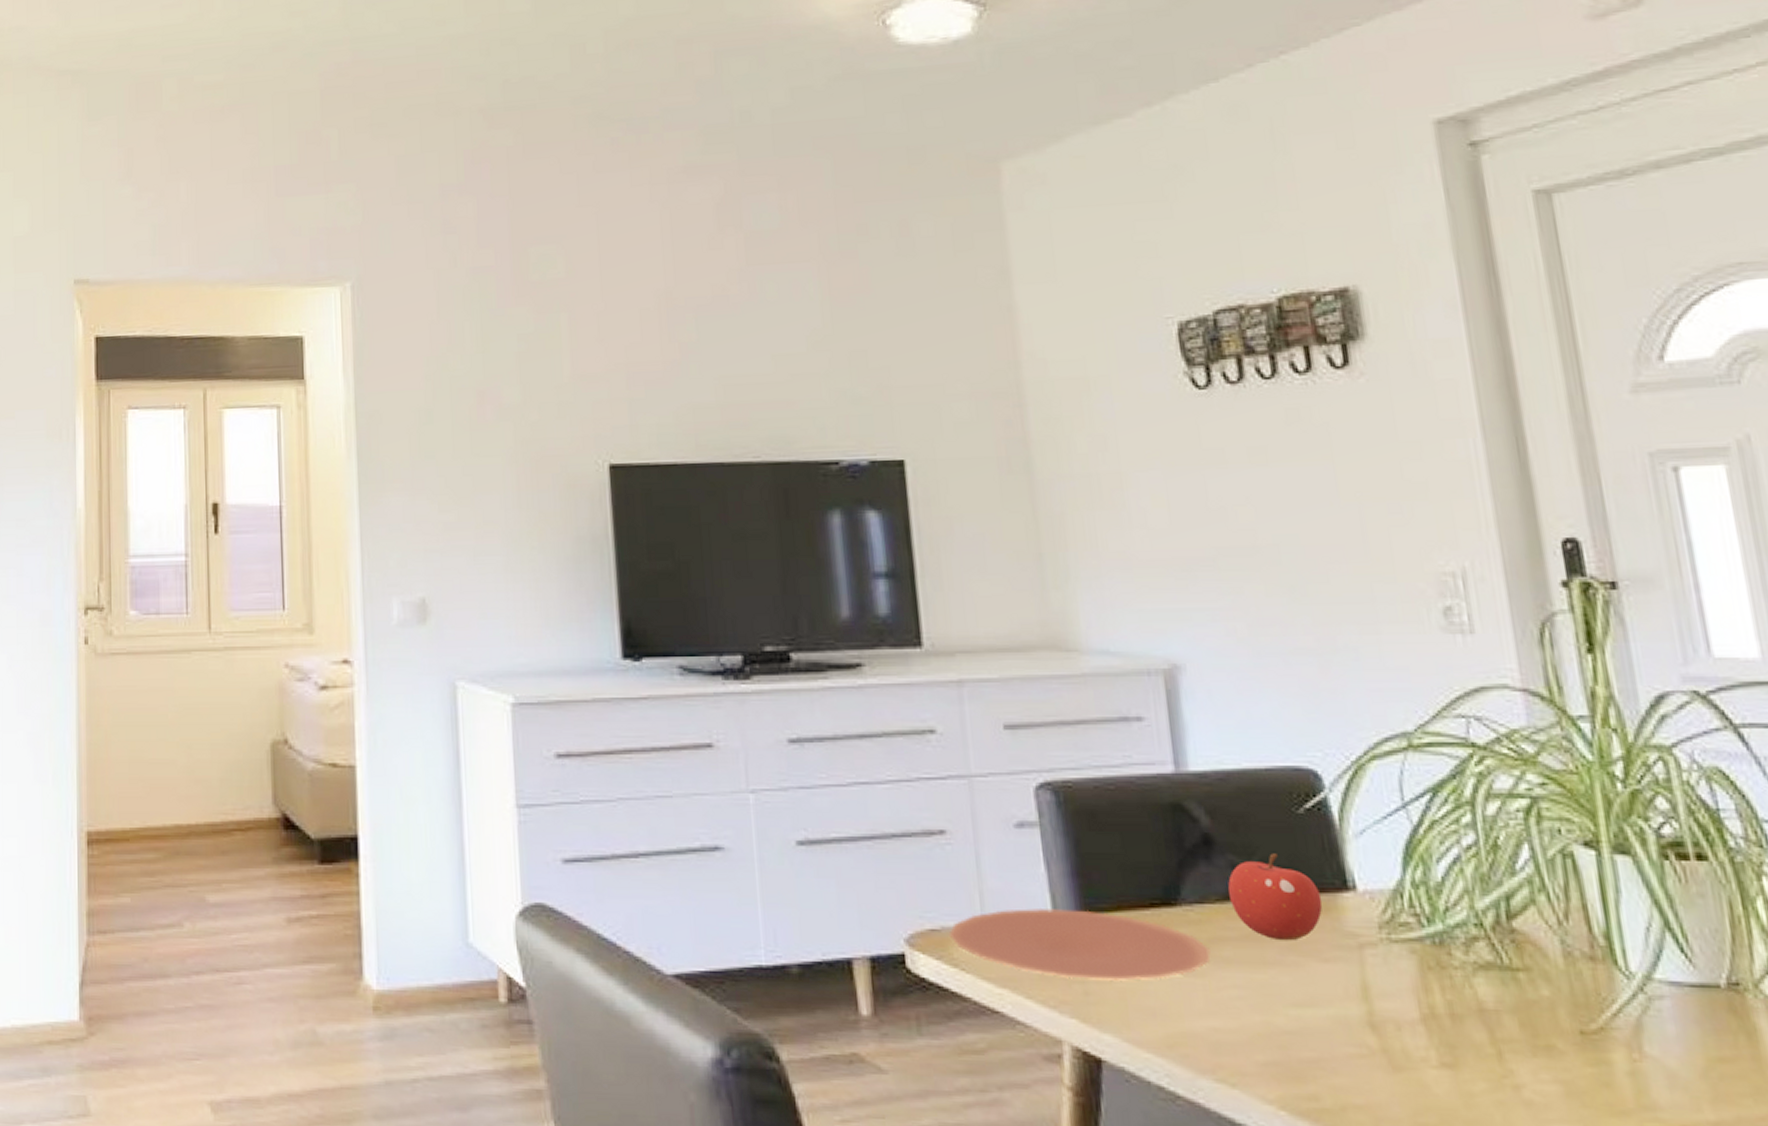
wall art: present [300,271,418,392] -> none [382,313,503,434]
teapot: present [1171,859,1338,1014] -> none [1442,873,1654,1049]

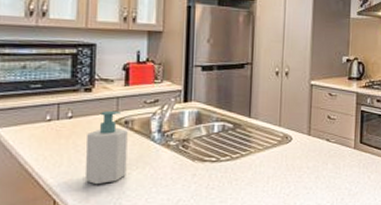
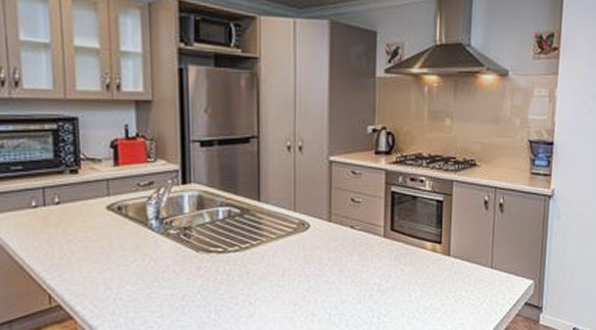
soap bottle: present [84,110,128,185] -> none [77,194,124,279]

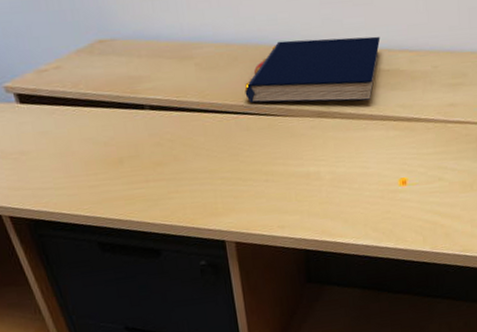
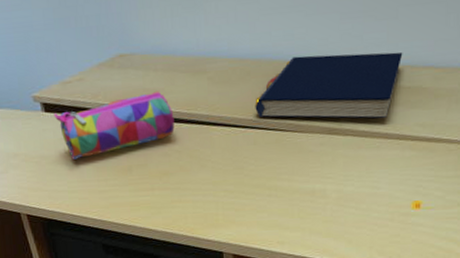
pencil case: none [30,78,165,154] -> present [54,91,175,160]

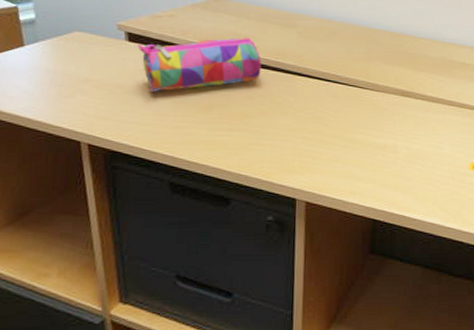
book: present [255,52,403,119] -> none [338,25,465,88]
# # # # #
Work item - A word-for-word copy is needed of the lines from the line holding "teapot: present [1171,859,1338,1014]" through the end of the records, both included, excluding every picture.

Answer for this exercise -
teapot: present [1171,859,1338,1014] -> none [1442,873,1654,1049]

soap bottle: present [84,110,128,185] -> none [77,194,124,279]

pencil case: none [30,78,165,154] -> present [54,91,175,160]

book: present [255,52,403,119] -> none [338,25,465,88]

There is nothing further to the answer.